Announcement for Tuesday, Dec 10

Dear class,

Just a reminder that we are finishing Beloved tomorrow. Per the schedule, there’s a quiz assigned – please be present at the beginning of class.

As mentioned last week, there’s a Sci Fi symposium this Thursday. You can find the details here.  Anyone who goes and writes a 500 word reflection explaining how the content of a panel discussion might shed light on the similarities between sci fi and Gothic literature is eligible for extra credit.

Please bring the texts you are working with for this final paper, as well as the latest version of your draft, to tomorrow’s class. Thank you!

best,

Professor Kwong

Beloved 256 – 324 Page 295

“Sethe no longer combed her hair or splashed her face with water. She sat in the chair licking her lips like a chastised child while Beloved ate up her life, took it, swelled up with it, grew taller on it…. Sethe was trying to make up for the handsaw; Beloved was making her pay for it. Yet she knew Sethe’s greatest fear was the same one Denver had in the beginning- that Beloved might leave”.

In these lines we see how Sethe belittled herself and as the result, her self importance diminished to absolutely nothing. In previous lines, it was said to love yourself, your hands, neck etc… As the novel proceeded and Beloved was introduced, Sethe’s obsession has shifted to the figure that of her dead daughter.
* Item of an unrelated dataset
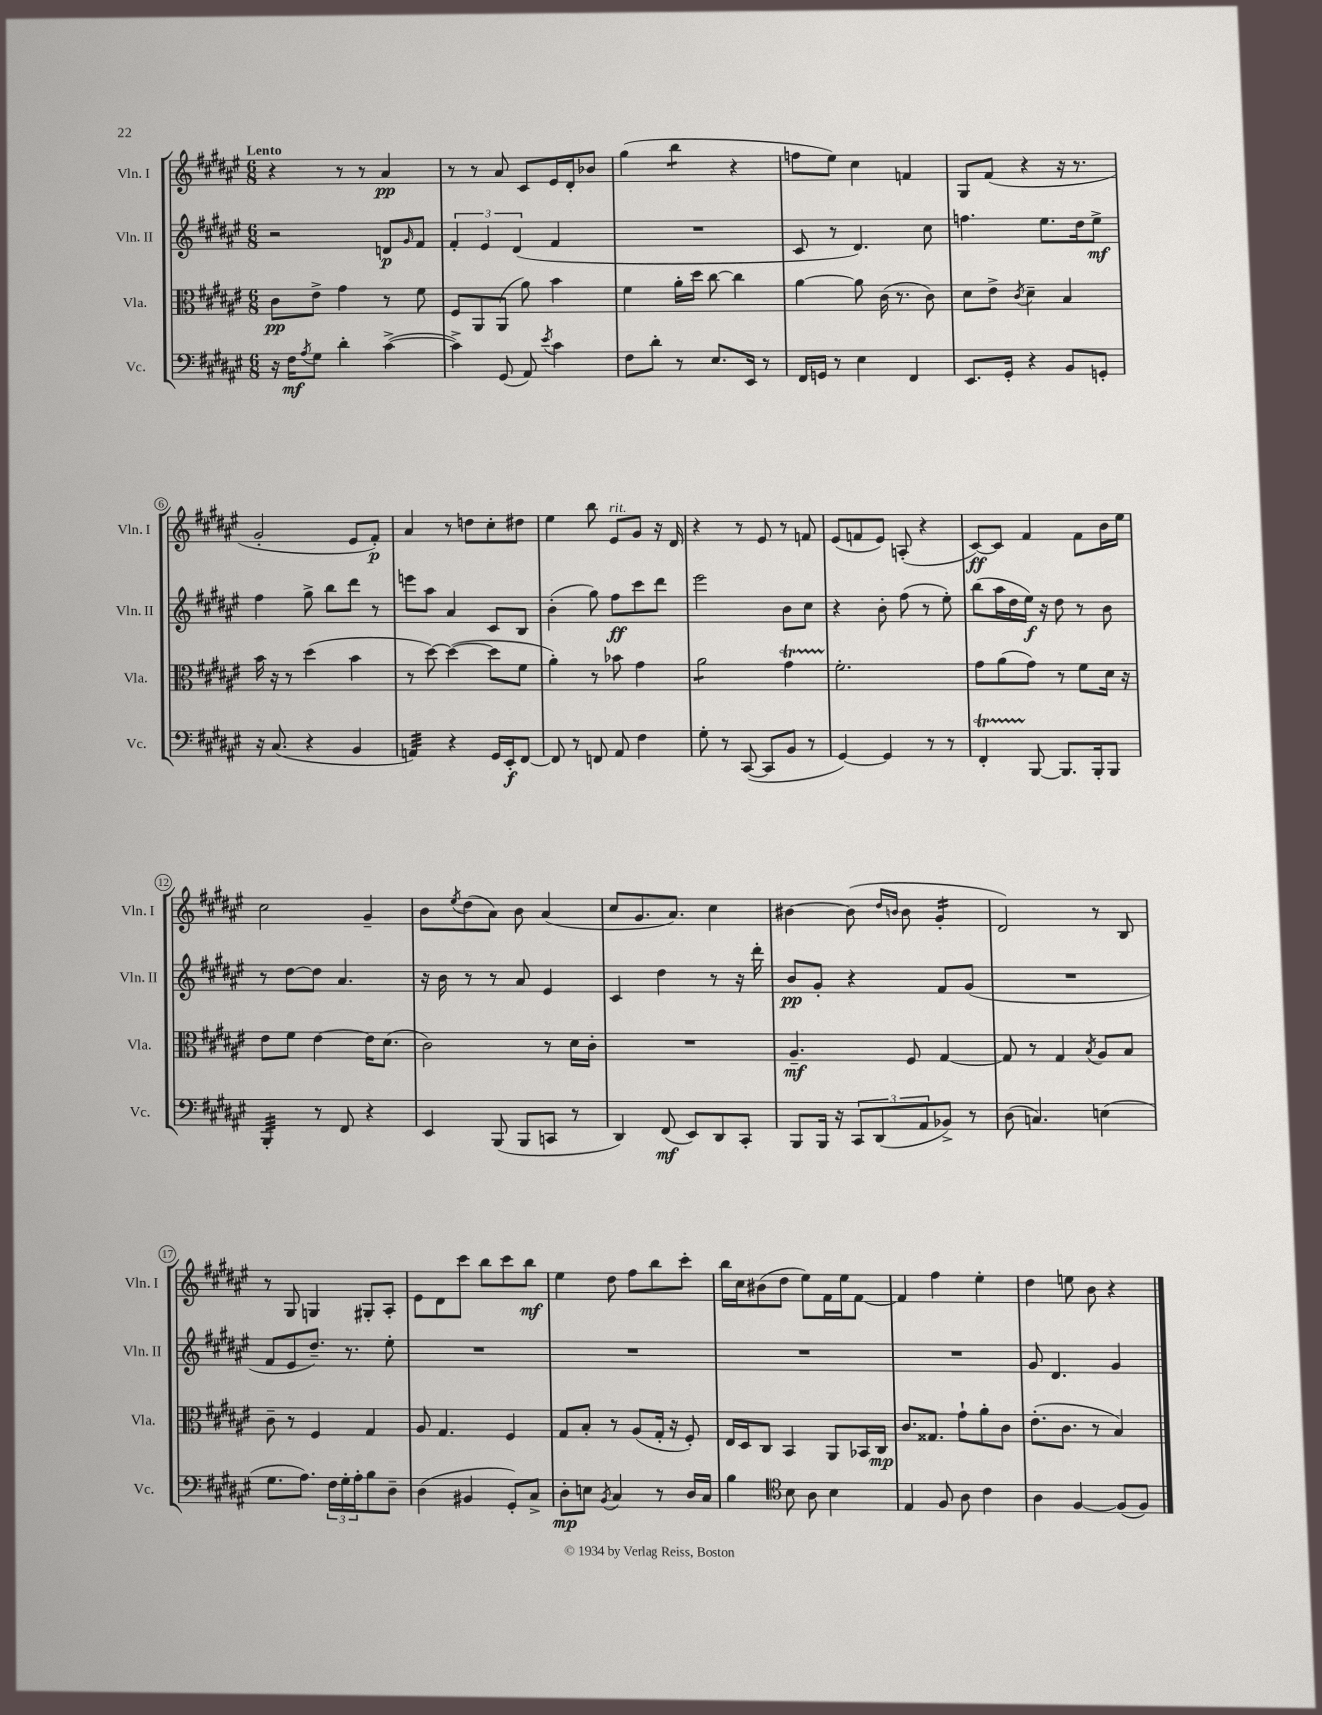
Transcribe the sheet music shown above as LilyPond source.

As Sethe depreciated, Beloved grew and matured due to Sethe’s non-existence. This painted a portrait in my mind of Beloved tall and youthful, shining brighter than anyone. While, Sethe is old and worn out and is looking up to her daughter Beloved that is reborn into something greater. Beloved was portrayed as sucking the life out of Sethe the longer she was around. Sethe felt the need to explain the reason why she killed her daughter over and over again, not to prove to Beloved but to prove to herself. That is a guilt that she never really overcame as she escaped to her freedom. As we saw, she was angry at Baby Suggs for trying to live her life as she prepared a feast. The theory behind why she was mad was because she never really labeled herself as “freed”. In these chapters, we saw Sethe holding onto Beloved tighter than ever and she has let go of Denver because 3 is an odd number and one would always be left out. Sethe has let go of her self worth, her future; as she was fired from her job. She needed to prove that she was never letting go of Beloved ever again.

Beloved 180-256

“Not at Sweet home, my niggers is men every one of em. Bought em thataway, raised em that way. Men every one”

Paul D remembers when Mr Garner would say this about his slaves. Mr Garner treated the slaves at Sweet Home with respect and trust. He even allowed them to work for extra money and use a gun. Most importantly he taught them how to read all things that a regular or free “man” were given. Other slave owners did not grant their slaves such privileges and so Mr Garner regarded himself as a God sent.  This all went away after Mr Garner dies and so the author reminds us that even though Mr Garner treated his slaves differently they were still slaves, tied to the white man’s good will. Regardless of man or woman they were lacking free will and determination.